Will a trust affect my property taxes?

No. Transferring real property to a revocable trust does not trigger a property tax reassessment in New York. The property continues to be assessed the same way. Your STAR exemption (if you have one) stays in place. Nothing changes from a property tax standpoint.

How long does a trust last after I die?

That depends on your instructions. A trust can distribute everything immediately after your death, or it can continue for years — holding funds for minor children, providing for a surviving spouse, or managing assets for a special needs beneficiary. New York's rule against perpetuities allows trusts to last for the lifetime of identified beneficiaries plus 21 years.

Can I change my trust after I set it up?

Yes. As long as you're mentally competent, you can amend or revoke your trust at any time. Want to add a beneficiary? Change the distribution percentages? Swap out your successor trustee? All of that can be done with a simple trust amendment. No court approval needed.

The Honest Bottom Line

Here's my honest advice after 20+ years and over 5,000 estate plans.

If you own real estate in New York — get a trust.

If your assets total more than $100,000 — get a trust.

If you own property in more than one state — absolutely get a trust.

If you have a blended family — get a trust.

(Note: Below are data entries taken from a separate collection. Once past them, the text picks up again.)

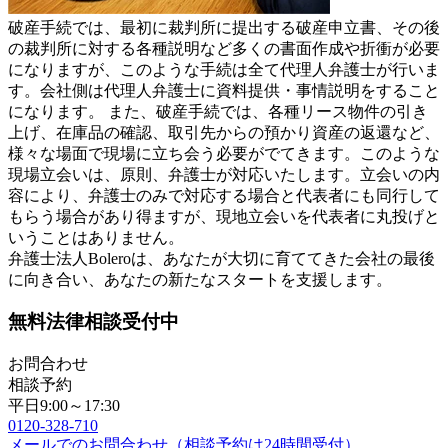
破産手続では、最初に裁判所に提出する破産申立書、その後
の裁判所に対する各種説明など多くの書面作成や折衝が必要
になりますが、このような手続は全て代理人弁護士が行いま
す。会社側は代理人弁護士に資料提供・事情説明をすること
になります。 また、破産手続では、各種リース物件の引き
上げ、在庫品の確認、取引先からの預かり資産の返還など、
様々な場面で現場に立ち会う必要がでてきます。このような
現場立会いは、原則、弁護士が対応いたします。立会いの内
容により、弁護士のみで対応する場合と代表者にも同行して
もらう場合があり得ますが、現地立会いを代表者に丸投げと
いうことはありません。
弁護士法人Boleroは、あなたが大切に育ててきた会社の最後
に向き合い、あなたの新たなスタートを支援します。
無料法律相談受付中
お問合わせ
相談予約
平日9:00～17:30
0120-328-710
メールでのお問合わせ（相談予約は24時間受付）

If you value privacy — get a trust.

If none of those apply to you, a solid will-based plan with proper beneficiary designations might be all you need. And I'm happy to tell you that in a free consultation. I'd rather be honest with you today than have you spend money you don't need to spend.

But here's the thing. Most New Yorkers reading this do qualify. If you own a home in any of the five boroughs, your real estate alone probably makes a trust worth it. The probate costs you'll save your family are 5 to 10 times what the trust costs to set up.

It's not complicated. It's not scary. It's a smart, practical step that protects the people you care about.